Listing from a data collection
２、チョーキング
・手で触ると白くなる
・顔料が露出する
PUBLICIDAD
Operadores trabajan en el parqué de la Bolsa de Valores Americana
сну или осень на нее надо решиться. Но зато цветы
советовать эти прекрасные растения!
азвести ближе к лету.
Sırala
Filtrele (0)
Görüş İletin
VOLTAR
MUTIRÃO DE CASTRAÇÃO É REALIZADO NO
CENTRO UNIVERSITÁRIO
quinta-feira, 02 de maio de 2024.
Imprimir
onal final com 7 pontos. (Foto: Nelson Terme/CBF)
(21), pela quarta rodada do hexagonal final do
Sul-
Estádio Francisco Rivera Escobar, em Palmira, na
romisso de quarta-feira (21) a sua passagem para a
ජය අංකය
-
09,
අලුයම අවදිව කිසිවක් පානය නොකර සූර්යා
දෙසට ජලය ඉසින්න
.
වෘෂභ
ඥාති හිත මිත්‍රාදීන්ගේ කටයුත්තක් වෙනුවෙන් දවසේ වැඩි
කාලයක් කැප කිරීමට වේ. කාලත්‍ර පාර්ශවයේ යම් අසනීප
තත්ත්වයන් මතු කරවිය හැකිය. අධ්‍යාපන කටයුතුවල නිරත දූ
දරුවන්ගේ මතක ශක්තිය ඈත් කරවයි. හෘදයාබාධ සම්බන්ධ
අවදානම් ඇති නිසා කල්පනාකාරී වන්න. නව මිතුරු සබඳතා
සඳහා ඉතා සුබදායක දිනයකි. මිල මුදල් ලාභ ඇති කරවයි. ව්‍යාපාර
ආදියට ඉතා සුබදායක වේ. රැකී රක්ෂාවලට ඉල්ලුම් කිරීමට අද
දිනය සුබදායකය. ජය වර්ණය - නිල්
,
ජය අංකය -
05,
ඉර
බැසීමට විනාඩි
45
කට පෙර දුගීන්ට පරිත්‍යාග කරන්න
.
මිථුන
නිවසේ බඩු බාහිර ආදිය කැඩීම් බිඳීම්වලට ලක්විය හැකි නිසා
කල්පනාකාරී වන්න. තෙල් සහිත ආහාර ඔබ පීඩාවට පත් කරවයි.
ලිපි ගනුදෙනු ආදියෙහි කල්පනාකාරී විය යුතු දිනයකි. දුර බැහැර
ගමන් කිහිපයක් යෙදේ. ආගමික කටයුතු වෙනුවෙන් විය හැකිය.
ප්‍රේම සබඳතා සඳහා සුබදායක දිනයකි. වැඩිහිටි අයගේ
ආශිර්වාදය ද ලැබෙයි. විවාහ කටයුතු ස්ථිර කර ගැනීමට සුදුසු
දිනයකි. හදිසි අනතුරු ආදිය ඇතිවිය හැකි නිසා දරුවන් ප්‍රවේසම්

INSTRUCTION: Retype every line of the listing above, character for character.

ANSWER TO THIS TASK:
２、チョーキング
・手で触ると白くなる
・顔料が露出する
PUBLICIDAD
Operadores trabajan en el parqué de la Bolsa de Valores Americana
сну или осень на нее надо решиться. Но зато цветы
советовать эти прекрасные растения!
азвести ближе к лету.
Sırala
Filtrele (0)
Görüş İletin
VOLTAR
MUTIRÃO DE CASTRAÇÃO É REALIZADO NO
CENTRO UNIVERSITÁRIO
quinta-feira, 02 de maio de 2024.
Imprimir
onal final com 7 pontos. (Foto: Nelson Terme/CBF)
(21), pela quarta rodada do hexagonal final do
Sul-
Estádio Francisco Rivera Escobar, em Palmira, na
romisso de quarta-feira (21) a sua passagem para a
ජය අංකය
-
09,
අලුයම අවදිව කිසිවක් පානය නොකර සූර්යා
දෙසට ජලය ඉසින්න
.
වෘෂභ
ඥාති හිත මිත්‍රාදීන්ගේ කටයුත්තක් වෙනුවෙන් දවසේ වැඩි
කාලයක් කැප කිරීමට වේ. කාලත්‍ර පාර්ශවයේ යම් අසනීප
තත්ත්වයන් මතු කරවිය හැකිය. අධ්‍යාපන කටයුතුවල නිරත දූ
දරුවන්ගේ මතක ශක්තිය ඈත් කරවයි. හෘදයාබාධ සම්බන්ධ
අවදානම් ඇති නිසා කල්පනාකාරී වන්න. නව මිතුරු සබඳතා
සඳහා ඉතා සුබදායක දිනයකි. මිල මුදල් ලාභ ඇති කරවයි. ව්‍යාපාර
ආදියට ඉතා සුබදායක වේ. රැකී රක්ෂාවලට ඉල්ලුම් කිරීමට අද
දිනය සුබදායකය. ජය වර්ණය - නිල්
,
ජය අංකය -
05,
ඉර
බැසීමට විනාඩි
45
කට පෙර දුගීන්ට පරිත්‍යාග කරන්න
.
මිථුන
නිවසේ බඩු බාහිර ආදිය කැඩීම් බිඳීම්වලට ලක්විය හැකි නිසා
කල්පනාකාරී වන්න. තෙල් සහිත ආහාර ඔබ පීඩාවට පත් කරවයි.
ලිපි ගනුදෙනු ආදියෙහි කල්පනාකාරී විය යුතු දිනයකි. දුර බැහැර
ගමන් කිහිපයක් යෙදේ. ආගමික කටයුතු වෙනුවෙන් විය හැකිය.
ප්‍රේම සබඳතා සඳහා සුබදායක දිනයකි. වැඩිහිටි අයගේ
ආශිර්වාදය ද ලැබෙයි. විවාහ කටයුතු ස්ථිර කර ගැනීමට සුදුසු
දිනයකි. හදිසි අනතුරු ආදිය ඇතිවිය හැකි නිසා දරුවන් ප්‍රවේසම්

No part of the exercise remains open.